Alliance Health offers services to create health-related social networks. So it’s like Ning (Marc Andreessen‘s online platform for custom social networks) for healthcare, except that users can’t self-service and start a health-related network on Alliance Health.
They currently operate separate networks on over 40 physical and mental health issues (see screenshot below). Each community offers the standard fare expected in a online social networking site- discussion forums, videos, posts, reviews, etc. The star performer in their portfolio is DiabeticConnect, which is reportedly the largest diabetic community online with around a million unique visitors monthly.
If you look at the top most active social networking websites today, there are hardly any entries related to health (DXY.cn, DailyStrength, CaringBridge are the only ones).
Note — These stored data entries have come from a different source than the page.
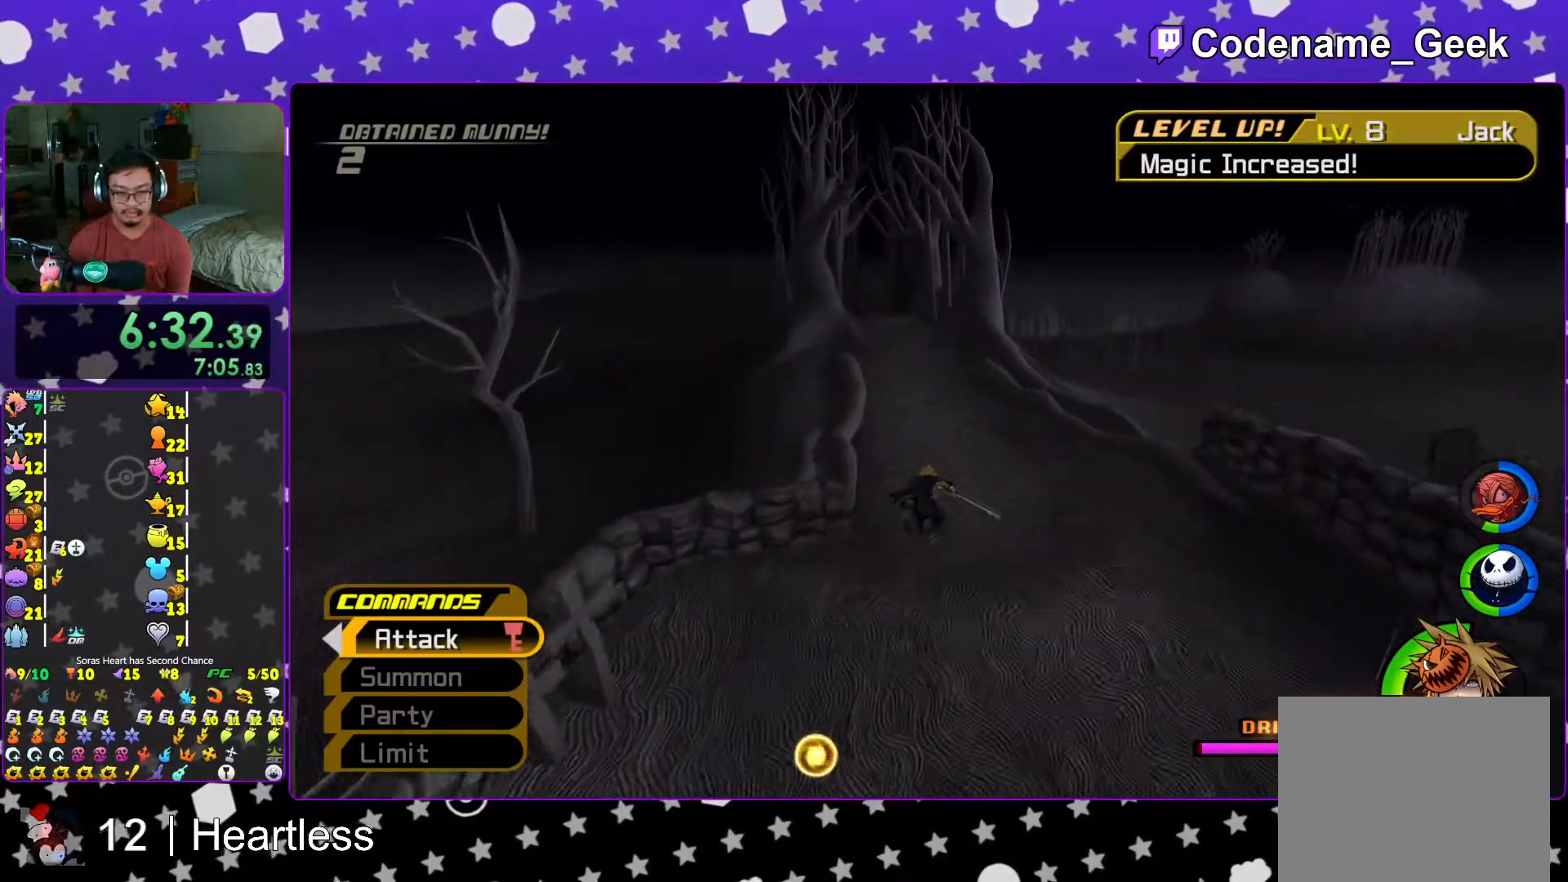
{"buttons": ["Y"], "left_stick": "up", "right_stick": "center", "events": [[17, "right_stick", "center"], [283, "right_stick", "right"], [333, "right_stick", "center"], [417, "L1", "down"], [467, "L1", "up"]]}
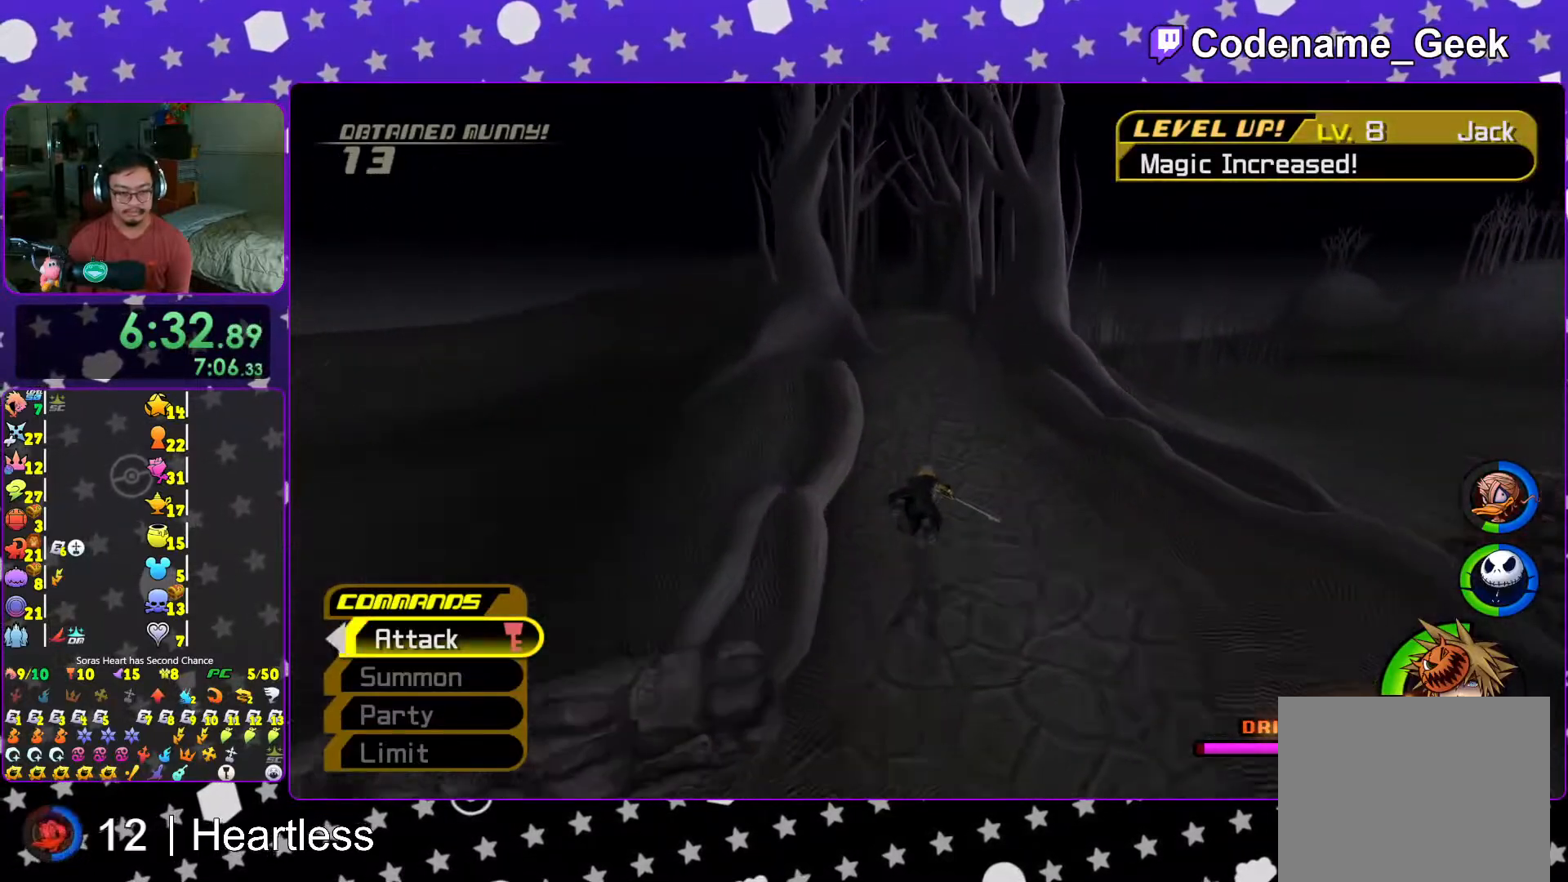
{"buttons": [], "left_stick": "up", "right_stick": "center", "events": [[117, "Y", "up"], [233, "B", "down"], [483, "B", "up"]]}
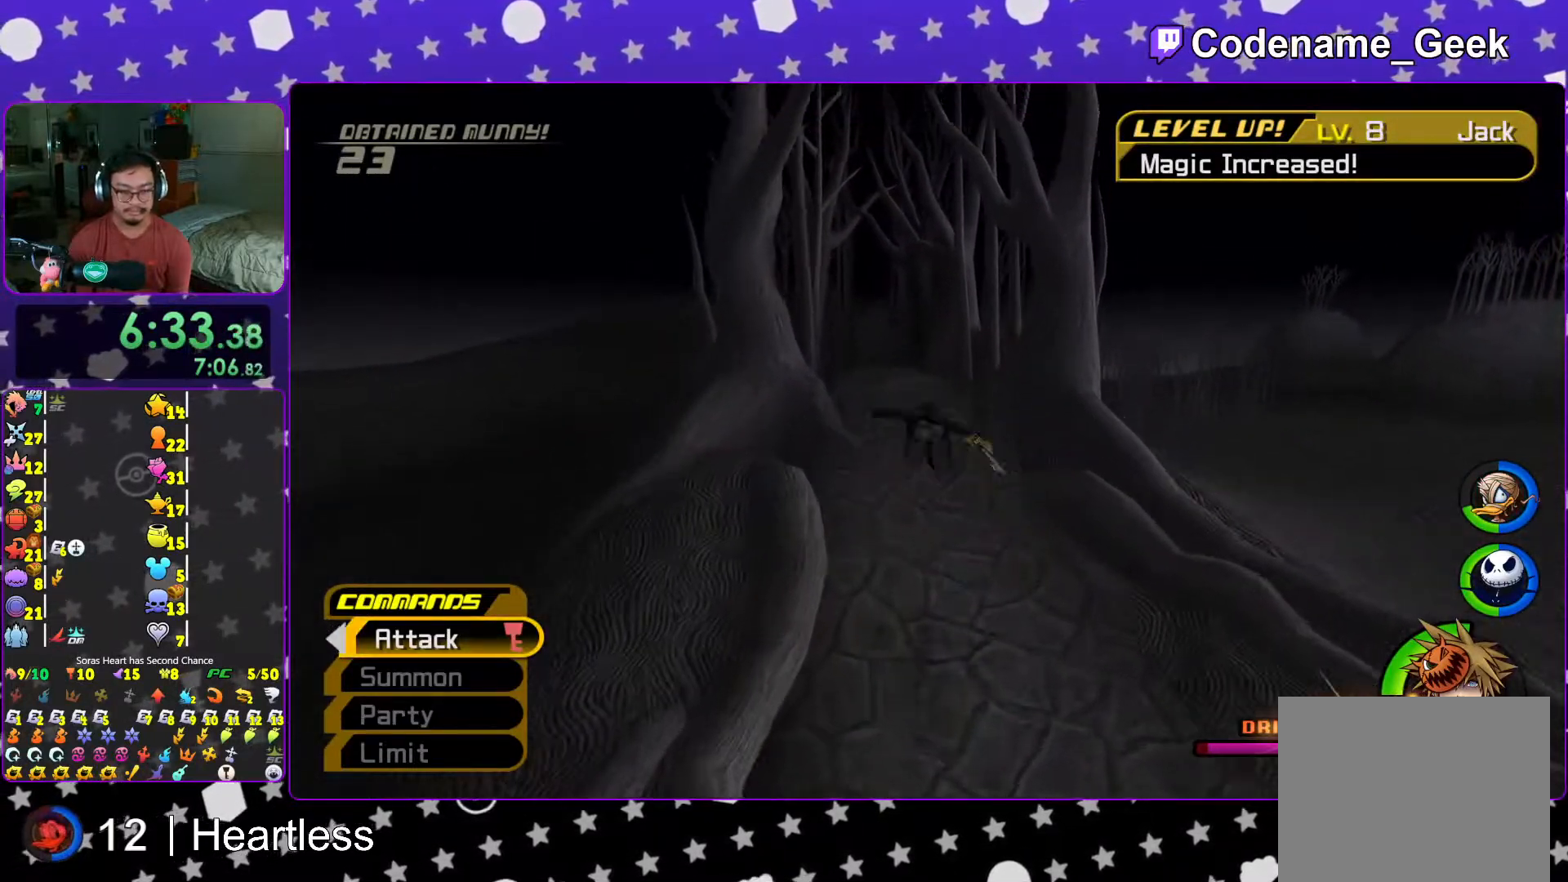
{"buttons": ["L1"], "left_stick": "up", "right_stick": "center", "events": [[17, "B", "down"], [217, "B", "up"], [267, "Y", "down"], [483, "L1", "down"], [483, "Y", "up"]]}
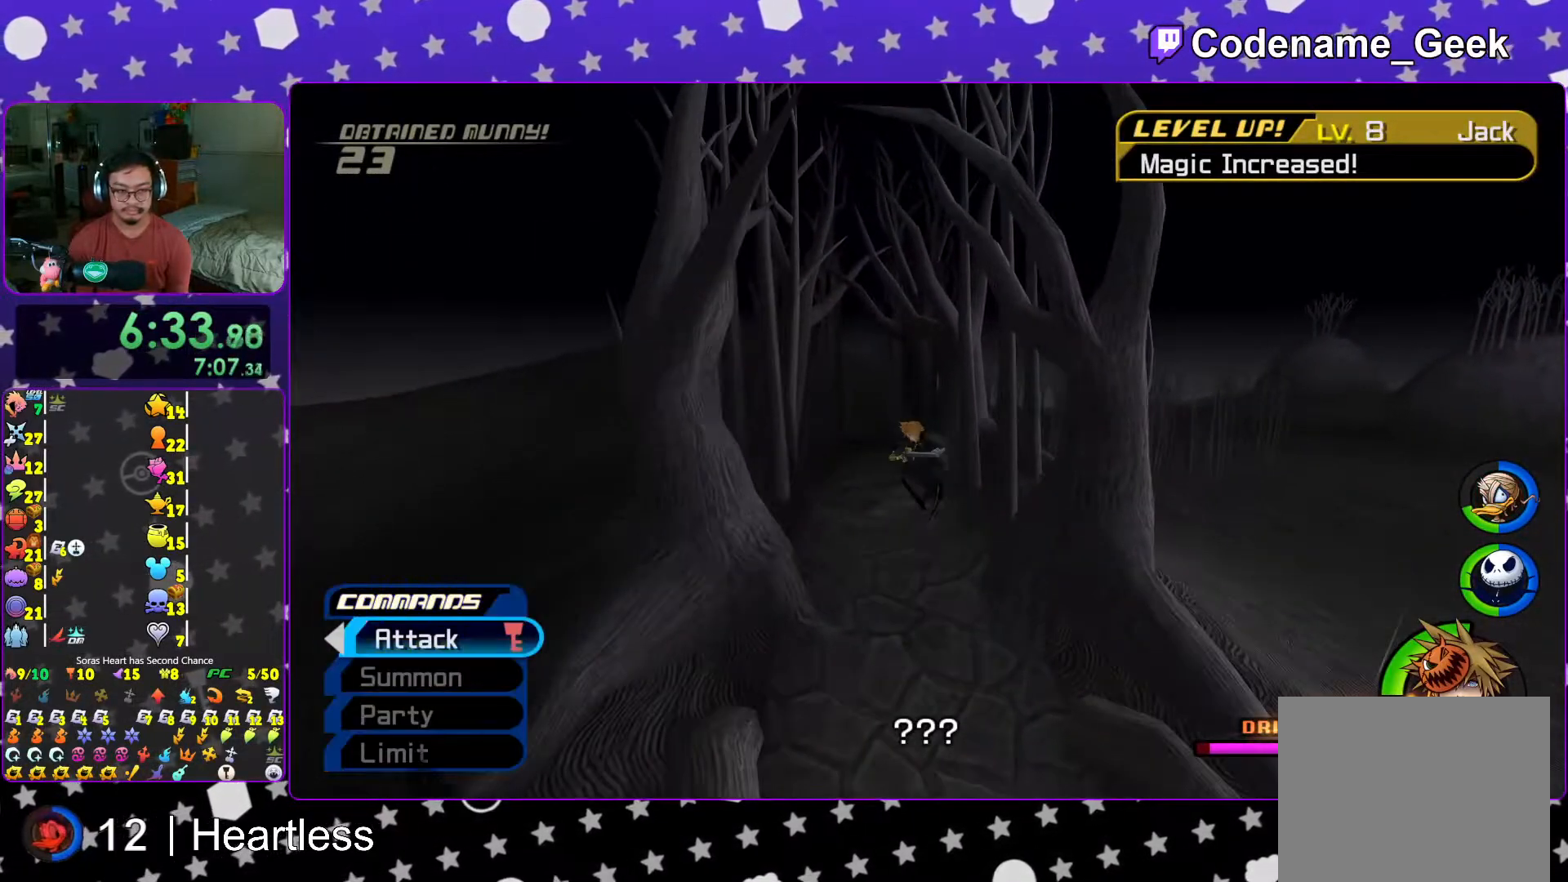
{"buttons": ["L1"], "left_stick": "up-right", "right_stick": "center", "events": [[83, "L1", "up"], [117, "right_stick", "right"], [217, "right_stick", "center"], [233, "L1", "down"], [283, "L1", "up"], [333, "right_stick", "right"], [417, "L1", "down"], [417, "left_stick", "up-right"], [417, "right_stick", "center"]]}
Yet health information is one of the most commonly sought-after content online. So there is definitely scope and need for leveraging social features of internet for health. Doing so on a combined platform increases viability, since the mainstay of revenue for social networking is still advertising. Cumulative audience across all networks is a better sell to potential advertisers.
I have high hopes for Alliance Health. Once the user base is there (like in DiabeticConnect), there are significant revenue opportunities in data analytics and mining. Beyond niche topic-based networks, I think they can extend services to private organizations like large care delivery organizations, insurers to create white-label social networks.